Tech & Science

Why Do Men Think Women Want to Have Sex When They Don't? A New Study Explains Why

RTX2FTCL
California's Stanford University commencement ceremony on June 12, 2016. Reuters

As countless women come forward with stories of sexual assault by powerful, wealthy men in media, Hollywood, and Congress, a new study showed how men's confusion around sexual interest versus sexual consent was apparent among younger, college-age men.

The study, published in the Journal of Interpersonal Violence and led by Ashton M. Lofgreen, professor in the psychiatry department at Rush University Medical Center in Chicago, found that men tended to confuse sexual interest with sexual consent, regardless of the situation. The level of confusion around sexual consent varied, depending on factors such as how far along people were in a sexual interaction (making out versus oral sex, for instance) or if the pair had had sex previously. 

Lofgreen and her colleagues surveyed 145 straight men who attended a large university in the southeastern region of the U.S. The men were given a series of hypothetical sexual scenarios which described a date with “a girl that the participant finds very attractive” and with whom they would like to have sex.

Different categories of consent and modes of communication were included in the scenarios, including consent, refusal and no active response or resistance (passivity) communicated verbally, nonverbally or a combination. 

Situational factors were also varied in the scenarios—including how the woman dressed, the woman's sexual history, how much alcohol both the man and the woman had consumed, the sexual history of a couple and the level of intimacy attained in the interaction. Men were measured for rape-myth acceptance, hypermasculinity and hostile sexism. According to the study, rape myths included beliefs such as “women generally find being physically forced into sex a real 'turn-on'" or “when a woman says no, she really means yes.”

Their results showed that sexual interest and sexual consent were often conflated with each other—though there were a variety of reasons a woman might give consent while not being interested, or be interested and choose not to give consent, according to Lofgreen. Also, she said, men's perceptions of interest and consent "weren't particularly nuanced.

"They were so correlated and impacted in such similar ways by variables of interest that they were virtually indistinguishable," she told Newsweek in an email. 

RTXPCFV A student walks across the campus of New York's Columbia University in 2009. Reuters

Acceptance of rape myths and hypermasculinity—or endorsing exaggerated male gender-role beliefs—increased men's perceived sexual desire and consent from women. This was especially true in situations where explicit consent was not given.

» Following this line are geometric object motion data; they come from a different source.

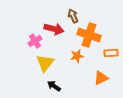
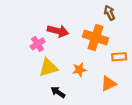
brown arrow: (73, 16) -> (109, 13), moved
orange star: (77, 56) -> (79, 70), moved
yellow triangle: (45, 63) -> (48, 68), turned 36

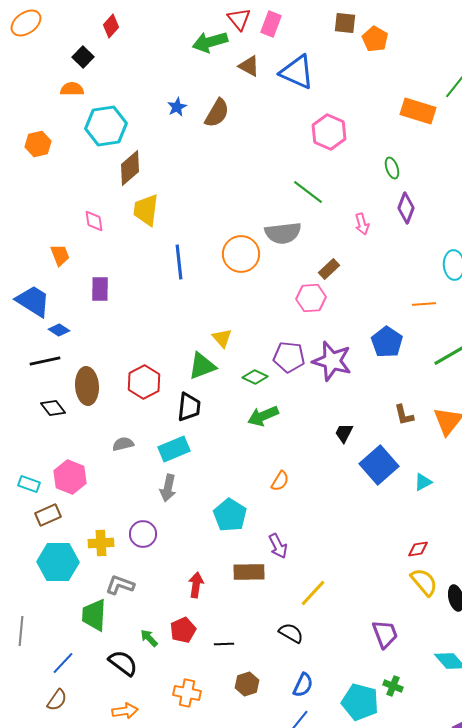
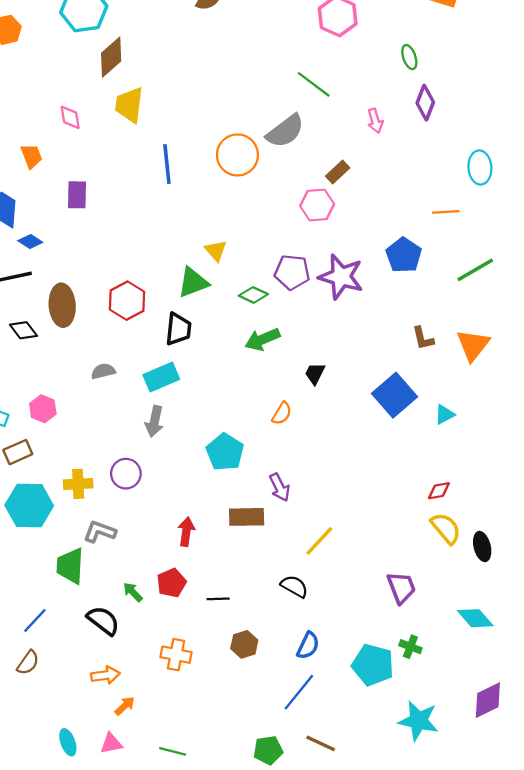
gray semicircle: (283, 233) -> (285, 131), turned -30
black trapezoid: (344, 433) -> (315, 374), moved
pink hexagon: (70, 477) -> (43, 409), size x0.7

At the same time, the research showed that personal characteristics such as psychopathy, interpersonal reactivity and hostile sexism did not increase perceptions of sexual desire and consent. A woman's attire, alcohol consumption or history of casual sex—which are often factors in victim-blaming—were not factors in perceived sexual interest or consent for the men in this study. 

“At a societal level, we tend to feel more comfortable to characterizing rapists as social deviants lurking in dark alleys—and sexual predators of this kind do exist,” Lofgreen said. “However, our findings demonstrated that men’s perceptions of consent varied more as a function of situational factors rather than as a function of stable personality traits like antisociality or empathy.”

The study noted that a majority of sexual assaults were committed by someone the victim knew, such as an acquaintance, a friend a or romantic partner.

The sample was relatively small—mostly Caucasian, Protestant men from a southeastern university—so Lofgreen cautioned against applying their findings to all men. However, she said, their results had “important implications that we can draw from in our understanding (or misunderstanding) of sexual assault.”

The study suggested that men could benefit from education around the limitations of assuming that factors such as attire or past sexual history indicated cues of sexual desire. The “affirmative standard” of consent should be taught—which is consent involving unambiguous, affirmative communication rather than just the absence of refusal, Lofgreen said. Prevention programs combating rape myths could also help, particularly since those myths “take away the ability of women to halt a sexual interaction at their discretion.”

RTXZ8YV Matt Lauer at NBC's "Today" show in New York, on May 3, 2013. Reuters

Though this study focused on peer relationships on college campuses, the ongoing revelations of sexual assault in the workplace revealed how men used their power in the workplace and influence to their subordinates, who were often women. Lofgreen said those were areas they hoped to focus on next.

“Our vignettes examined situations depicting peer relationships—but we hope to extend these findings and power-differentials may be another important dimension to examine and especially applicable to settings such as the workplace or the military,” said Lofgreen.